You are standing on a cliff at a height $h$ above the sea. You are capable of throwing a stone with velocity $v$ at any angle $a$ between horizontal and vertical. What is the value of $a$ when the horizontal distance travelled $d$ is at a maximum?

On level ground, when $h$ is zero, it's easy to show that $a$ needs to be midway between horizontal and vertical, and thus $\large\frac{\pi}{4}$ or $45°$. As $h$ increases, however, we can see by heuristic reasoning that $a$ decreases to zero, because you can put more of the velocity into the horizontal component as the height of the cliff begins to make up for the loss in the vertical component. For small negative values of $h$ (throwing up onto a platform), $a$ will actually be greater than $45°$.

Is there a fully-solved, closed-form expression for the value of $a$ when $h$ is not zero?

Solution 1:

Assume no friction and uniform gravity g.

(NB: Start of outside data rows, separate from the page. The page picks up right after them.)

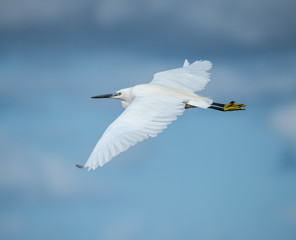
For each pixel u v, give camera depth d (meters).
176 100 14.38
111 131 12.66
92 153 12.26
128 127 12.77
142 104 13.87
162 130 12.85
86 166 11.99
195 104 14.75
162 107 13.80
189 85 16.16
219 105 16.81
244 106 16.84
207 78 16.52
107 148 12.18
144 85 15.33
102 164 11.85
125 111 13.56
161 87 15.17
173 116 13.43
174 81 16.30
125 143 12.27
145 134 12.63
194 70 16.97
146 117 13.24
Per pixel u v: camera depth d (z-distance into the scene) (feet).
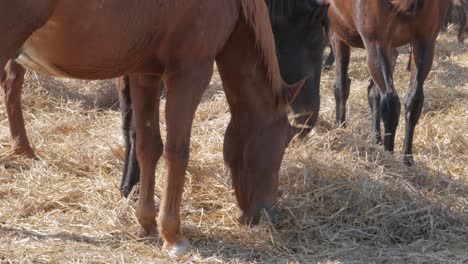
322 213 16.08
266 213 15.03
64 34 11.61
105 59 12.32
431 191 17.75
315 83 16.76
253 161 14.92
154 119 14.35
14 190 17.31
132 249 14.20
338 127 21.01
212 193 16.88
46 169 18.84
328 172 17.08
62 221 15.67
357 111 25.57
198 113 24.44
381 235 15.53
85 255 13.55
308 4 16.01
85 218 15.80
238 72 14.58
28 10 10.94
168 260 13.79
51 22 11.43
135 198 16.48
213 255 14.03
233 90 14.80
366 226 15.80
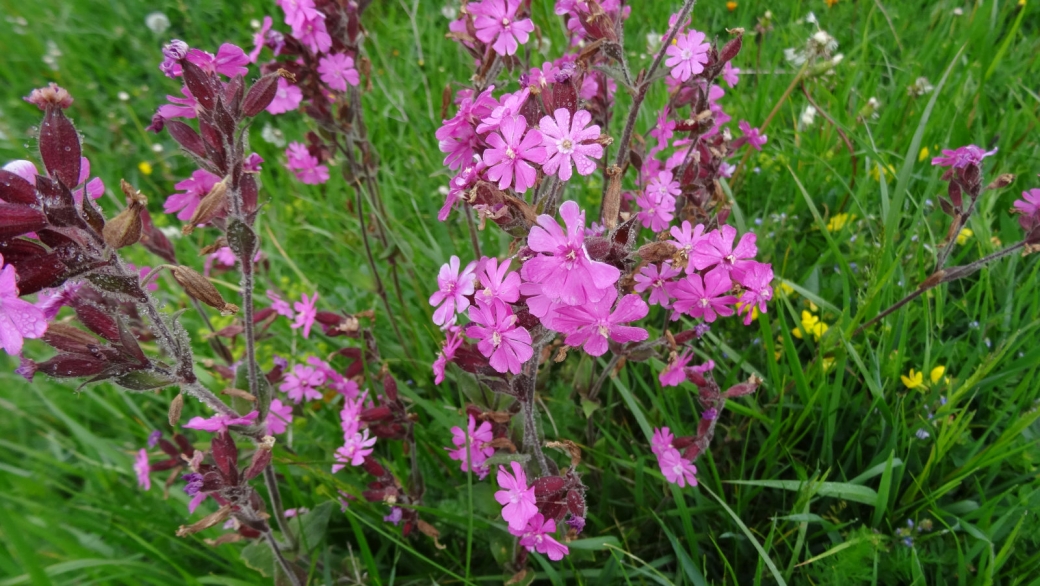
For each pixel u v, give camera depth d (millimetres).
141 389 194
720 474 295
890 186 379
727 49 251
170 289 433
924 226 346
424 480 300
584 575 262
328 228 462
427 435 315
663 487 295
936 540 254
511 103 185
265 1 618
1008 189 375
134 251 448
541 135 175
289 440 306
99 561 252
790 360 280
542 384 289
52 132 151
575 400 323
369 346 312
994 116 422
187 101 210
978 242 335
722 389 314
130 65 597
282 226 457
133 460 344
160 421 375
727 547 273
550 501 217
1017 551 247
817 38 341
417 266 384
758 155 417
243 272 222
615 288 178
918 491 264
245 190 221
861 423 280
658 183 275
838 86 448
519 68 313
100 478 321
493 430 266
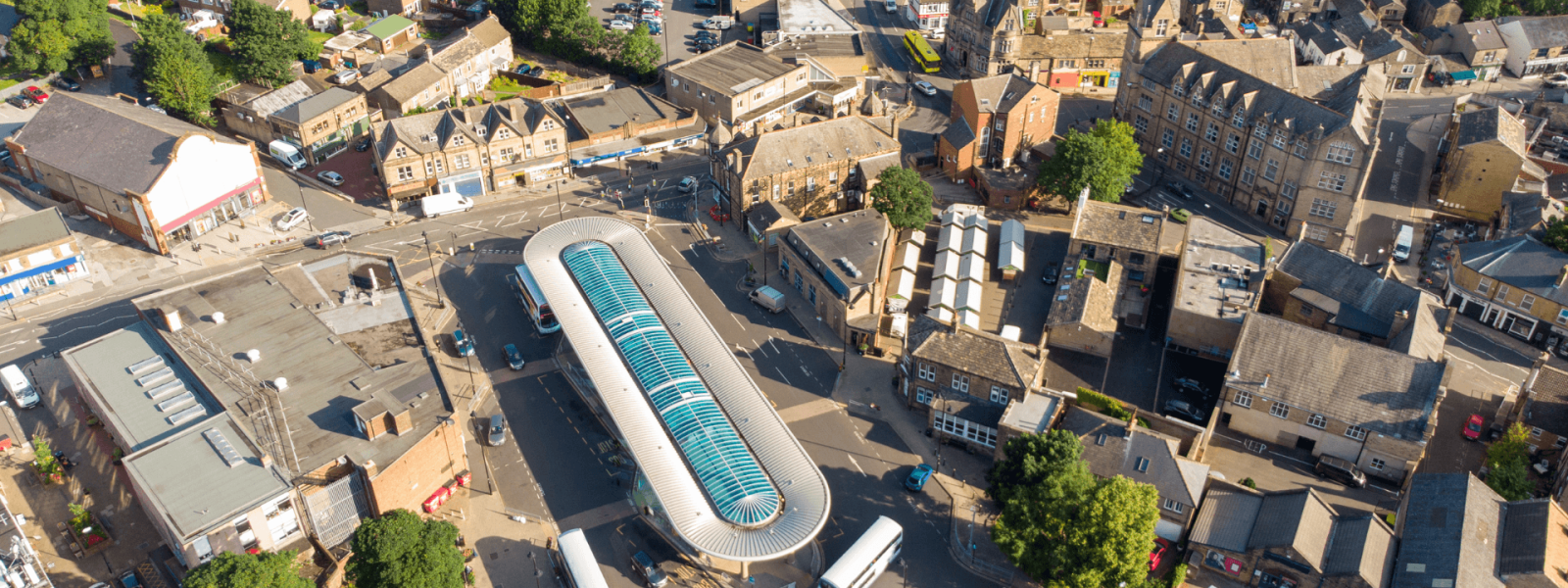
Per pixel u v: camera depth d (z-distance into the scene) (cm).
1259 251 12950
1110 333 11944
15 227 12862
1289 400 10462
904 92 19162
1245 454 10800
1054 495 8862
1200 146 16088
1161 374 11900
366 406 9581
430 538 8700
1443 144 16575
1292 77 16038
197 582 7950
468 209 15050
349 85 17350
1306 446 10756
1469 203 15200
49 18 16975
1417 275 13925
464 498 10256
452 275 13538
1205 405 11475
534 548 9750
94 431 10869
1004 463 9638
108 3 19325
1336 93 15825
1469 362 12144
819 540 9788
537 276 12175
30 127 14688
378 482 9262
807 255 12900
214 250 13975
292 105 16100
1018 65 19388
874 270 12394
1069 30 19662
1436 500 9162
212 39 18800
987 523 10025
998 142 15938
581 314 11631
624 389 10600
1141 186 16238
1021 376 10544
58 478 10212
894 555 9531
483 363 12050
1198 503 9394
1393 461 10200
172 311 10838
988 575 9519
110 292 13100
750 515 9206
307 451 9456
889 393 11700
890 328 12550
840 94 18125
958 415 10650
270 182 15562
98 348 10806
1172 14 18138
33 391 11169
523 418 11225
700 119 17075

If you throw a stone at point (0, h), with velocity (v cos θ, v sin θ), then we get

\begin{align} d &= vt\cos\theta && (1) \\ 0 &= h + vt\sin\theta - \frac12 gt^2 && (2) \end{align}

The only unknown to be solved is t (total travel time). We could eliminate it by using $t = \frac d{v\cos\theta}$ to get

$$ 0 = h + d\tan\theta - \frac{gd^2\sec^2\theta}{2v^2}\qquad(3) $$

Then we compute the total derivative with respect to θ:

\begin{align} 0 &= \frac d{d\theta}\left(d\tan\theta\right) - \frac g{2v^2}\frac d{d\theta}\left(d^2\sec^2\theta\right) \\ &= \ldots \end{align}

and then set $\frac{dd}{d\theta}=0$ (because it is maximum) to solve d:

$$ d = \frac{v^2}{g\tan\theta} $$

Substitute this back to (3) gives:

\begin{align} h &= \frac{v^2}g \left( \frac1{2\sin^2\theta} - 1\right) \\ \Rightarrow \sin\theta &= \left( 2 \left(\frac{gh}{v^2} + 1\right) \right)^{-1/2} \end{align}

This is the closed form of θ in terms of h.